The Adventures of Huckleberry Finn
Samuel Clemens was born in Missouri in 1835. He grew up in the town of Hannibal, Missouri, which would become the model for St. Petersburg, the fictional town where Huckleberry Finn begins. Missouri was a "slave state" during this period, and Clemens' family owned a few slaves. In Missouri, most slaves worked as domestic servants, rather than on the large agricultural plantations that most slaves elsewhere in the United States experienced. This domestic slavery is what Twain generally describes in Huckleberry Finn, even when the action occurs in the deep South. The institution of slavery figures prominently in the novel and is important in developing both the theme and the two most important characters, Huck and Jim.

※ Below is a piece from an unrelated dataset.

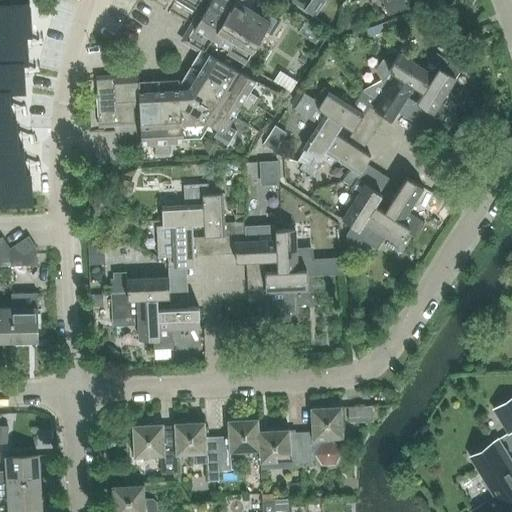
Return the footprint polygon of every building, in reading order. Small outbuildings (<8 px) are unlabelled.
[(175,0),(174,2),(185,9),(187,5),(194,9),(199,0),(175,0)] [(190,24),(188,29),(203,38),(205,34),(212,39),(235,0),(211,0),(205,10),(201,7),(190,24)] [(235,0),(212,39),(219,43),(217,46),(227,52),(251,13),(241,7),(244,0),(235,0)] [(289,0),(290,0),(289,2),(304,11),(304,10),(310,0),(289,0)] [(382,0),(387,15),(406,9),(403,0),(382,0)] [(31,33),(30,4),(0,6),(0,35),(26,34),(31,33)] [(251,13),(227,52),(245,63),(265,30),(272,35),(280,21),(270,14),(266,21),(251,13)] [(28,62),(26,34),(0,35),(0,63),(23,62),(28,62)] [(391,65),(389,70),(414,85),(423,92),(434,75),(439,67),(444,70),(449,62),(437,53),(431,62),(428,61),(423,68),(399,53),(391,65)] [(212,55),(202,72),(256,105),(260,98),(251,93),(258,82),(238,70),(212,55)] [(274,68),(293,79),(300,68),(282,56),(274,68)] [(381,80),(363,89),(363,90),(380,101),(375,109),(391,120),(414,85),(389,70),(391,65),(382,59),(375,70),(381,80)] [(0,91),(9,91),(25,90),(23,62),(0,63),(0,91)] [(423,92),(416,102),(433,113),(442,118),(439,123),(447,128),(454,116),(452,115),(455,110),(456,106),(457,103),(456,100),(456,97),(454,95),(452,92),(448,89),(451,85),(456,77),(461,69),(449,62),(444,70),(439,67),(434,75),(423,92)] [(202,72),(197,79),(202,82),(202,83),(223,95),(217,105),(232,114),(237,117),(243,107),(252,112),(256,105),(202,72)] [(120,78),(96,80),(99,123),(135,121),(132,77),(120,78)] [(139,77),(132,77),(135,121),(141,121),(141,124),(142,142),(155,141),(156,157),(164,156),(160,98),(160,88),(140,89),(139,77)] [(192,88),(185,99),(191,102),(212,114),(217,105),(223,95),(202,83),(202,82),(197,79),(192,88)] [(189,86),(176,87),(179,107),(182,121),(182,124),(183,139),(202,138),(210,125),(218,129),(214,136),(228,144),(237,129),(232,126),(237,117),(232,114),(217,105),(212,114),(191,102),(190,102),(185,99),(192,88),(189,86)] [(176,87),(160,88),(160,98),(164,156),(172,156),(171,140),(183,139),(182,124),(182,121),(179,107),(176,87)] [(321,103),(318,108),(343,124),(353,131),(369,106),(375,109),(380,101),(363,90),(353,107),(329,91),(321,103)] [(0,119),(11,119),(11,118),(9,91),(0,91),(0,119)] [(305,93),(294,109),(319,125),(303,148),(316,156),(320,159),(336,134),(343,124),(318,108),(321,103),(305,93)] [(16,118),(11,118),(11,119),(0,119),(0,147),(18,147),(18,146),(16,118)] [(316,156),(310,165),(318,170),(324,161),(331,166),(336,157),(352,168),(360,173),(371,156),(336,134),(320,159),(316,156)] [(0,175),(25,174),(25,173),(23,145),(18,146),(18,147),(0,147),(0,175)] [(302,161),(285,157),(286,167),(298,170),(302,161)] [(358,195),(342,219),(352,225),(359,230),(364,222),(364,221),(375,204),(375,205),(382,194),(365,184),(357,178),(360,173),(352,168),(343,181),(352,186),(350,190),(358,195)] [(25,174),(0,175),(0,203),(32,202),(30,173),(25,173),(25,174)] [(385,211),(401,222),(410,227),(407,232),(415,237),(425,223),(408,212),(424,187),(407,176),(385,211)] [(185,205),(162,206),(163,226),(173,226),(173,225),(193,224),(204,224),(204,204),(203,204),(202,194),(209,194),(208,184),(184,185),(185,205)] [(209,194),(202,194),(203,204),(204,204),(204,224),(205,236),(235,235),(235,241),(244,241),(243,221),(224,222),(223,193),(209,194)] [(352,225),(346,234),(348,243),(357,249),(365,238),(377,246),(385,233),(400,243),(407,232),(410,227),(401,222),(385,211),(375,205),(364,222),(359,230),(352,225)] [(244,241),(235,241),(236,261),(277,259),(275,230),(281,229),(280,215),(262,216),(264,240),(244,241)] [(193,224),(173,225),(173,226),(174,258),(175,266),(187,266),(195,265),(194,254),(193,237),(193,224)] [(281,229),(275,230),(277,259),(277,270),(299,269),(298,249),(297,228),(281,229)] [(0,266),(11,266),(10,248),(3,237),(0,239),(0,266)] [(10,249),(10,248),(11,266),(37,266),(37,250),(29,237),(10,249)] [(313,249),(298,249),(299,269),(309,269),(309,275),(340,274),(339,259),(314,260),(313,249)] [(174,258),(159,258),(159,269),(169,268),(169,276),(187,276),(187,266),(175,266),(174,258)] [(270,300),(265,300),(266,311),(279,311),(279,319),(291,318),(291,310),(295,310),(294,290),(310,289),(309,275),(309,269),(299,269),(277,270),(269,271),(270,300)] [(169,276),(127,279),(128,293),(128,299),(138,298),(158,296),(158,297),(170,296),(169,276)] [(38,293),(12,293),(12,307),(13,340),(39,340),(38,293)] [(128,293),(111,294),(113,318),(139,316),(140,339),(152,338),(160,338),(160,336),(159,328),(158,308),(158,297),(158,296),(138,298),(128,299),(128,293)] [(160,338),(152,338),(152,347),(172,346),(171,328),(200,326),(199,306),(158,308),(159,328),(160,336),(160,338)] [(12,307),(0,307),(0,340),(13,340),(12,307)] [(208,412),(217,412),(218,395),(209,394),(208,412)] [(511,397),(493,409),(508,433),(511,430),(511,397)] [(348,422),(372,421),(371,405),(347,407),(348,422)] [(312,431),(301,432),(303,466),(315,465),(314,454),(318,454),(324,463),(336,461),(338,458),(340,453),(339,447),(336,442),(336,438),(344,438),(342,406),(311,407),(312,431)] [(229,435),(218,436),(219,471),(232,470),(231,452),(260,450),(259,430),(259,418),(228,419),(229,435)] [(206,420),(174,422),(175,431),(176,431),(176,454),(177,454),(192,454),(192,464),(207,464),(207,471),(219,471),(218,436),(206,436),(206,420)] [(164,422),(133,424),(134,456),(160,455),(161,474),(178,473),(177,454),(176,454),(176,431),(175,431),(164,432),(164,422)] [(0,424),(0,442),(7,443),(9,426),(0,424)] [(259,430),(260,450),(260,462),(291,461),(291,467),(303,466),(301,432),(290,432),(290,428),(259,430)] [(511,511),(511,461),(498,439),(470,456),(495,497),(472,511),(511,511)] [(0,482),(40,480),(39,455),(6,457),(7,471),(0,471),(0,482)] [(9,507),(42,505),(40,480),(0,482),(0,494),(8,494),(9,507)] [(145,484),(112,486),(113,511),(157,511),(157,502),(153,498),(145,499),(145,484)] [(274,511),(275,511),(288,510),(288,499),(274,500),(274,495),(263,496),(263,511),(274,511)]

Twain received a brief formal education, before going to work as an apprentice in a print shop. He would later find work on a steamboat on the Mississippi River. Twain developed a lasting afiection for the Mississippi and life on a steamboat, and would immortalize both in Life on the Mississippi (1883), and in certain scenes of Tom Sawyer (1876), and Huckleberry Finn (1885). He took his pseudonym, "Mark Twain," from the call a steamboat worker would make when the ship reached a (safe) depth of two fathoms. Twain would go on to work as a journalist in San Francisco and Nevada in the 1860s. He soon discovered his talent as a humorist, and by 1865 his humorous stories were attracting national attention.